De acordo com a lei do governo liberiano, todos os antigos presidentes e vice-presidentes têm direito a uma pensão igual a 50 por cento do salário do presidente que estiver no poder, assim como a uma equipa de pessoal de apoio e também outras facilidades para manter-se condignamente. O valor atribuído a todos esses privilégios não deve ser inferior a 25 mil dólares anuais.

Charles Taylor ocupou o cargo presidencial de 1997 até 2003 quando foi forçado a demitir-se por causa de pressões internacionais. Ele tem sido amplamente criticado por ter iniciado a guerra civil de 1989 e por apoiar forças rebeldes durante o conflito interno que terminou em 2002.

No passado mês de Abril o Tribunal Penal Internacional de Haia o sentenciou a 50 anos de prisão por crimes cometidos durante a guerra.
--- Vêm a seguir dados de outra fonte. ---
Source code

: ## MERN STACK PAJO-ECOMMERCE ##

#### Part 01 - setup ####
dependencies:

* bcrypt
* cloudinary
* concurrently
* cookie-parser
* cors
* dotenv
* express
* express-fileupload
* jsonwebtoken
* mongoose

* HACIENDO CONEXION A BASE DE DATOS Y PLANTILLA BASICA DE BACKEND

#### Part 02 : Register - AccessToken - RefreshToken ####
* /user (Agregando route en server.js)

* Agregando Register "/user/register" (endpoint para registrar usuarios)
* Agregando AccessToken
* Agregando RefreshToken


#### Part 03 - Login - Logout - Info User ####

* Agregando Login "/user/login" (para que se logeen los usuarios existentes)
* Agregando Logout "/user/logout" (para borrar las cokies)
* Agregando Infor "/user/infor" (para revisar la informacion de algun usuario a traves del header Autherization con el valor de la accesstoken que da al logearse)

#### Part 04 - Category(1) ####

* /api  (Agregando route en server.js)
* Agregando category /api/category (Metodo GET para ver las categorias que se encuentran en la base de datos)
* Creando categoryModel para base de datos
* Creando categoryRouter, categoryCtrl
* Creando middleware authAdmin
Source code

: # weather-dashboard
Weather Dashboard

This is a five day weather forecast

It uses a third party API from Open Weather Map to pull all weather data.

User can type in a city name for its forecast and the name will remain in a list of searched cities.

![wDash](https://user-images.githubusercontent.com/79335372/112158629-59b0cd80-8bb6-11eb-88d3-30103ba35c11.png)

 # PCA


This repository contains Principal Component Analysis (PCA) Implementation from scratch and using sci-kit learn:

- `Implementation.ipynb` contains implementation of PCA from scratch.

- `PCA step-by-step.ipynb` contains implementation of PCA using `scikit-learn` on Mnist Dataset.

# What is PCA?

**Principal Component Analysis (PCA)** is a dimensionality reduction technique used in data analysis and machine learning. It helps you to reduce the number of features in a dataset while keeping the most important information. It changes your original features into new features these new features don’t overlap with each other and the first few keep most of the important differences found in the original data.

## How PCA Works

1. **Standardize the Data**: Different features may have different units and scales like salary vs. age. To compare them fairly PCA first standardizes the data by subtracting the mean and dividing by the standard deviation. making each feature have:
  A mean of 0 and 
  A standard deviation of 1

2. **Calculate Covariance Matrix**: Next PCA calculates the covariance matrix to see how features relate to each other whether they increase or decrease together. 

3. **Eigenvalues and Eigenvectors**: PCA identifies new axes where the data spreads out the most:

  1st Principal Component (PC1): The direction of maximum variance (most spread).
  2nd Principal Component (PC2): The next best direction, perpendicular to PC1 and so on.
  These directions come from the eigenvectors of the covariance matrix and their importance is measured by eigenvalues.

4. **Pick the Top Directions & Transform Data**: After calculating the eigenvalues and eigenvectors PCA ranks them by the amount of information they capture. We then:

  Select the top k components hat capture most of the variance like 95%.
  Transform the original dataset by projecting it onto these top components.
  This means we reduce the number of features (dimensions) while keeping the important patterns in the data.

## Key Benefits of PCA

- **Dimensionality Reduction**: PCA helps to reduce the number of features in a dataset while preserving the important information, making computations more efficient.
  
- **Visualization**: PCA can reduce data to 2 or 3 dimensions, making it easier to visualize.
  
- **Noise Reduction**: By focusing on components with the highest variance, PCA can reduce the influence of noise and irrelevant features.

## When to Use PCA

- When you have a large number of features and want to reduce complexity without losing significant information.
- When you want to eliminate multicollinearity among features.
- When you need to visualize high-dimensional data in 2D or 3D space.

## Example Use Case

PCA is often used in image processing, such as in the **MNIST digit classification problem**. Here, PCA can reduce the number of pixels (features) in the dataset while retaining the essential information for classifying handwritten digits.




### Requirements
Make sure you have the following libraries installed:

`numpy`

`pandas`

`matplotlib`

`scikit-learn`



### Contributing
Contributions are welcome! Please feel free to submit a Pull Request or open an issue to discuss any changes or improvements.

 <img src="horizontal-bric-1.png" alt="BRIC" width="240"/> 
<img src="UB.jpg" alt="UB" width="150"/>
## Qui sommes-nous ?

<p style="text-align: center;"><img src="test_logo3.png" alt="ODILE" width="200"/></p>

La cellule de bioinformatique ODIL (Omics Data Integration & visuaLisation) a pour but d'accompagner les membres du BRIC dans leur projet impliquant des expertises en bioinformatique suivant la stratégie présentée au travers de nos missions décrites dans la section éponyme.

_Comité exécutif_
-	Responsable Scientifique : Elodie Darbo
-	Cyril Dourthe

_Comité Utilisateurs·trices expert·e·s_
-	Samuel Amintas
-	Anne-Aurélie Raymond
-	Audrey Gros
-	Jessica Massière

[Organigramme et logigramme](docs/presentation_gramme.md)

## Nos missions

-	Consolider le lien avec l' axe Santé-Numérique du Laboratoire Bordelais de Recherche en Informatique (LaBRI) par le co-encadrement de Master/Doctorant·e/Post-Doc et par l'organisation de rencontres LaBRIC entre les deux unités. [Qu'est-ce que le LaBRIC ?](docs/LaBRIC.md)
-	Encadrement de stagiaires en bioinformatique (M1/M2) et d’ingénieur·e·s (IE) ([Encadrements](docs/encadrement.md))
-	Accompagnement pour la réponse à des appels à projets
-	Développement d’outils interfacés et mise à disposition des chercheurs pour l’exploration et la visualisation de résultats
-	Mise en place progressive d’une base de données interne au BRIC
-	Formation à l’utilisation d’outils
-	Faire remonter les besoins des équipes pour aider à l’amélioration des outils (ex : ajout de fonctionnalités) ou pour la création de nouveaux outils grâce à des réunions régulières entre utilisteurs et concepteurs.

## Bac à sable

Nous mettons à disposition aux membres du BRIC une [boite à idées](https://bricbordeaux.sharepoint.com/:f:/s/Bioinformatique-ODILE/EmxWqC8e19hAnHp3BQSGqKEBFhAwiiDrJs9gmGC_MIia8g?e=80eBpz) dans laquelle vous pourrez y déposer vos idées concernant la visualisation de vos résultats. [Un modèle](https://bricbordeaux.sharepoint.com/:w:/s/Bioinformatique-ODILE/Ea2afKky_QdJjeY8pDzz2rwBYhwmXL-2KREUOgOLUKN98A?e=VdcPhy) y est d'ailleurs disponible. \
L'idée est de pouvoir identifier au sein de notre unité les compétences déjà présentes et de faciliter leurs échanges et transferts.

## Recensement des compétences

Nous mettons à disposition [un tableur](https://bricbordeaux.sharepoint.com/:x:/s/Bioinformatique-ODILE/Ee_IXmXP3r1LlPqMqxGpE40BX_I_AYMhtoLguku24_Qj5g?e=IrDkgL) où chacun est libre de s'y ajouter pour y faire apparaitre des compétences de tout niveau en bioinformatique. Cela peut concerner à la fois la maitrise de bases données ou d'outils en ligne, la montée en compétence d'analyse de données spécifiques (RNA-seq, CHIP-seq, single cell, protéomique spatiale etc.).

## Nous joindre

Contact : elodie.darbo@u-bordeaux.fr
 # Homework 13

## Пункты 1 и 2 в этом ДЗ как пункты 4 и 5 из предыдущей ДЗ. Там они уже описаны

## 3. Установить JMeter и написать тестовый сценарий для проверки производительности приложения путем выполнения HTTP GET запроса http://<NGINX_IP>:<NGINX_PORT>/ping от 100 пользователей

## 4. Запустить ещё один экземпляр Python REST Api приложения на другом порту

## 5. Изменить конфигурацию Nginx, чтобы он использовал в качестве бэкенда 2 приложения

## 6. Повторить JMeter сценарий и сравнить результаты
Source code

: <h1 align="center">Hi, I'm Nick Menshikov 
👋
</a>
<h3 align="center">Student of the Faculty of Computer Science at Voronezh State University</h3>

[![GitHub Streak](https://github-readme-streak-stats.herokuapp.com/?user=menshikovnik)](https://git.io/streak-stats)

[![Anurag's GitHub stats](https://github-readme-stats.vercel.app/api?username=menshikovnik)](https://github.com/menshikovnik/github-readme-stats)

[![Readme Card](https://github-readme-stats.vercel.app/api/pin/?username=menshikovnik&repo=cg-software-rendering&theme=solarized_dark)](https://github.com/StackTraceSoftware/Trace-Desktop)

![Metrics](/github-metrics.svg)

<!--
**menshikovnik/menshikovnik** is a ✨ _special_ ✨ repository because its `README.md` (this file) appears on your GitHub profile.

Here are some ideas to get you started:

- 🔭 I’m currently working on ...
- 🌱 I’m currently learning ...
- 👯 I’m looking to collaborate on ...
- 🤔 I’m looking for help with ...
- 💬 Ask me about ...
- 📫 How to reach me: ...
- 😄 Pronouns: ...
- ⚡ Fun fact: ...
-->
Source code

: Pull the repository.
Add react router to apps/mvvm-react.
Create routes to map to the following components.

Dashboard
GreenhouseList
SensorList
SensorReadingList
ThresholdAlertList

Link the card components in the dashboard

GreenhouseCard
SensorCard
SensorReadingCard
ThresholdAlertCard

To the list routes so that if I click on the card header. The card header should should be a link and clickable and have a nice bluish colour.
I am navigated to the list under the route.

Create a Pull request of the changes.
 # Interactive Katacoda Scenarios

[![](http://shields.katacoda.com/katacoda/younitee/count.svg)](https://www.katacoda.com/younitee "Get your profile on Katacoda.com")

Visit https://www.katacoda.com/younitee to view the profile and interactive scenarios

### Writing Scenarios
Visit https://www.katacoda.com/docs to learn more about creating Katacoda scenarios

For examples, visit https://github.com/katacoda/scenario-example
Esse passado controverso tem aberto um aceso debate sobre o direito a pensão de Charles Taylor. Daniel Diegar é formado em ciências políticas pela universidade da Libéria e está a favor que o antigo presidente tenha direito as regalias.

“Enquanto for verdade que ele está a ser punido, é ainda necessário que ele tenha direito aos benefícios alocados a sua família. Isto não o nega dos seus direitos. Ainda que esteja em prisão isso não lhe retira nenhum direito. É constitucional, e por isso mesmo a deixem a sua familiar beneficiar desse direito.”

Um outro liberiano, Naketah Williams descorda com posição do seu compatriota.

“Taylor estava a agir contra o governo legítimo. Eu acredito que ele não merece nenhuma regalia hoje e nem amanha, e porque ele cometeu grandes atrocidades contra o nosso povo, deve-se fazer de tudo para que ele não receba nenhum desses benefícios.”

O antigo presidente Moses Blah, que por sinal ocupou o cargo de vice-presidente durante o mandato de Taylor e o substituiu após a resignação, diz que a lei é lei. Para Blah a lei assim o impõe, e a Libéria não é o único país no mundo onde os governos devem cuidar daqueles que exerceram a função de presidente.

Os parlamentares por sua vez, afirmam que deverão decidir sobre a queixa do não pagamento da pensão de Charles Taylor o mais tardar até o fim desta semana.